REQUIRED WORK » Present every line of the entries below as a numbered list, leaving out blank lines.

(Dataset entries)
○ ○ ○ ○ ○ ○ ○
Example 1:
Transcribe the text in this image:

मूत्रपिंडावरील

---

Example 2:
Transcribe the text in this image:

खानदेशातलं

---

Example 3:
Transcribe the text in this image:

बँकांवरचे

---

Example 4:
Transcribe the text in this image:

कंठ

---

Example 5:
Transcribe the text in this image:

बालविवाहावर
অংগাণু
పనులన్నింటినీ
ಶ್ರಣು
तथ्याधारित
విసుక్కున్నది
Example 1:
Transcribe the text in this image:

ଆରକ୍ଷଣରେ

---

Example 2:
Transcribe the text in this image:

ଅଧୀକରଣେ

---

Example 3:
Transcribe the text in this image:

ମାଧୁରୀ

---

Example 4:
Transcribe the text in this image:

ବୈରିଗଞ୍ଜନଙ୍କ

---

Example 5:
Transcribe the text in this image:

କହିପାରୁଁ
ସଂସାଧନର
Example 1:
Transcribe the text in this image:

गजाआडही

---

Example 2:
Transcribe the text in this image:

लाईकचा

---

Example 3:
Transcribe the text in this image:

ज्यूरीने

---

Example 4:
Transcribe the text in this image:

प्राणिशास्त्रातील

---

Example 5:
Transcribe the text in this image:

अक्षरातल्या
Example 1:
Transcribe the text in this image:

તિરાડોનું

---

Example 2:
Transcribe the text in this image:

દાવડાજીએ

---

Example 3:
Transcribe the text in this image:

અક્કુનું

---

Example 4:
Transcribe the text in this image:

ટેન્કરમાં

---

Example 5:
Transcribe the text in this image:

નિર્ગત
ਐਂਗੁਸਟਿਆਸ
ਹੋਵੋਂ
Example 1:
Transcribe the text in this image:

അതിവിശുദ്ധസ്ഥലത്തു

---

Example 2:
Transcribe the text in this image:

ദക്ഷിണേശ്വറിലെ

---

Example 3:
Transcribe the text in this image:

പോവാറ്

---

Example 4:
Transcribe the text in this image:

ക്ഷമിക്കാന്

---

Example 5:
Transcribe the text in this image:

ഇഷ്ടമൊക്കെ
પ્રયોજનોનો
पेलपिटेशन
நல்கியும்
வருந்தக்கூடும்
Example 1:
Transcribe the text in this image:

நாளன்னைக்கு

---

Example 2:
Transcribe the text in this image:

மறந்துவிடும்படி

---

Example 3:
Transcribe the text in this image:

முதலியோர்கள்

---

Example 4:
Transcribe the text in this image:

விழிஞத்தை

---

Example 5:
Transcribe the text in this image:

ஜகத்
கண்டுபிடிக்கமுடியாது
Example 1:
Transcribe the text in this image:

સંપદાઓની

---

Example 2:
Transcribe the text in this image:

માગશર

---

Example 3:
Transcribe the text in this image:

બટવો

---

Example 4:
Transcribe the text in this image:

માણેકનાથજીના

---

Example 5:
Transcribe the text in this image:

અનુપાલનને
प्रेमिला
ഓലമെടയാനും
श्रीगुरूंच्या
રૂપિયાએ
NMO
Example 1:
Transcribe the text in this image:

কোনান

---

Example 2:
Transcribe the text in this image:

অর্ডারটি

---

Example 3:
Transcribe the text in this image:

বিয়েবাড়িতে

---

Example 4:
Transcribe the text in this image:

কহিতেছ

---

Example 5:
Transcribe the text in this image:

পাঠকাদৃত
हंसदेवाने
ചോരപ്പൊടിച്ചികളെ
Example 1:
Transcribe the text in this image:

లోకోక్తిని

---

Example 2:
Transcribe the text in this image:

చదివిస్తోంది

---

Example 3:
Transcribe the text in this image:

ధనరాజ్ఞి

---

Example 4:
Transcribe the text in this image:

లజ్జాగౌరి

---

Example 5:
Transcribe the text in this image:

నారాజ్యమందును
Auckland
○ ○ ○ ○ ○ ○ ○
SOLUTION BELOW »
1. Example 1:
2. Transcribe the text in this image:
3. मूत्रपिंडावरील
4. ---
5. Example 2:
6. Transcribe the text in this image:
7. खानदेशातलं
8. ---
9. Example 3:
10. Transcribe the text in this image:
11. बँकांवरचे
12. ---
13. Example 4:
14. Transcribe the text in this image:
15. कंठ
16. ---
17. Example 5:
18. Transcribe the text in this image:
19. बालविवाहावर
20. অংগাণু
21. పనులన్నింటినీ
22. ಶ್ರಣು
23. तथ्याधारित
24. విసుక్కున్నది
25. Example 1:
26. Transcribe the text in this image:
27. ଆରକ୍ଷଣରେ
28. ---
29. Example 2:
30. Transcribe the text in this image:
31. ଅଧୀକରଣେ
32. ---
33. Example 3:
34. Transcribe the text in this image:
35. ମାଧୁରୀ
36. ---
37. Example 4:
38. Transcribe the text in this image:
39. ବୈରିଗଞ୍ଜନଙ୍କ
40. ---
41. Example 5:
42. Transcribe the text in this image:
43. କହିପାରୁଁ
44. ସଂସାଧନର
45. Example 1:
46. Transcribe the text in this image:
47. गजाआडही
48. ---
49. Example 2:
50. Transcribe the text in this image:
51. लाईकचा
52. ---
53. Example 3:
54. Transcribe the text in this image:
55. ज्यूरीने
56. ---
57. Example 4:
58. Transcribe the text in this image:
59. प्राणिशास्त्रातील
60. ---
61. Example 5:
62. Transcribe the text in this image:
63. अक्षरातल्या
64. Example 1:
65. Transcribe the text in this image:
66. તિરાડોનું
67. ---
68. Example 2:
69. Transcribe the text in this image:
70. દાવડાજીએ
71. ---
72. Example 3:
73. Transcribe the text in this image:
74. અક્કુનું
75. ---
76. Example 4:
77. Transcribe the text in this image:
78. ટેન્કરમાં
79. ---
80. Example 5:
81. Transcribe the text in this image:
82. નિર્ગત
83. ਐਂਗੁਸਟਿਆਸ
84. ਹੋਵੋਂ
85. Example 1:
86. Transcribe the text in this image:
87. അതിവിശുദ്ധസ്ഥലത്തു
88. ---
89. Example 2:
90. Transcribe the text in this image:
91. ദക്ഷിണേശ്വറിലെ
92. ---
93. Example 3:
94. Transcribe the text in this image:
95. പോവാറ്
96. ---
97. Example 4:
98. Transcribe the text in this image:
99. ക്ഷമിക്കാന്
100. ---
101. Example 5:
102. Transcribe the text in this image:
103. ഇഷ്ടമൊക്കെ
104. પ્રયોજનોનો
105. पेलपिटेशन
106. நல்கியும்
107. வருந்தக்கூடும்
108. Example 1:
109. Transcribe the text in this image:
110. நாளன்னைக்கு
111. ---
112. Example 2:
113. Transcribe the text in this image:
114. மறந்துவிடும்படி
115. ---
116. Example 3:
117. Transcribe the text in this image:
118. முதலியோர்கள்
119. ---
120. Example 4:
121. Transcribe the text in this image:
122. விழிஞத்தை
123. ---
124. Example 5:
125. Transcribe the text in this image:
126. ஜகத்
127. கண்டுபிடிக்கமுடியாது
128. Example 1:
129. Transcribe the text in this image:
130. સંપદાઓની
131. ---
132. Example 2:
133. Transcribe the text in this image:
134. માગશર
135. ---
136. Example 3:
137. Transcribe the text in this image:
138. બટવો
139. ---
140. Example 4:
141. Transcribe the text in this image:
142. માણેકનાથજીના
143. ---
144. Example 5:
145. Transcribe the text in this image:
146. અનુપાલનને
147. प्रेमिला
148. ഓലമെടയാനും
149. श्रीगुरूंच्या
150. રૂપિયાએ
151. NMO
152. Example 1:
153. Transcribe the text in this image:
154. কোনান
155. ---
156. Example 2:
157. Transcribe the text in this image:
158. অর্ডারটি
159. ---
160. Example 3:
161. Transcribe the text in this image:
162. বিয়েবাড়িতে
163. ---
164. Example 4:
165. Transcribe the text in this image:
166. কহিতেছ
167. ---
168. Example 5:
169. Transcribe the text in this image:
170. পাঠকাদৃত
171. हंसदेवाने
172. ചോരപ്പൊടിച്ചികളെ
173. Example 1:
174. Transcribe the text in this image:
175. లోకోక్తిని
176. ---
177. Example 2:
178. Transcribe the text in this image:
179. చదివిస్తోంది
180. ---
181. Example 3:
182. Transcribe the text in this image:
183. ధనరాజ్ఞి
184. ---
185. Example 4:
186. Transcribe the text in this image:
187. లజ్జాగౌరి
188. ---
189. Example 5:
190. Transcribe the text in this image:
191. నారాజ్యమందును
192. Auckland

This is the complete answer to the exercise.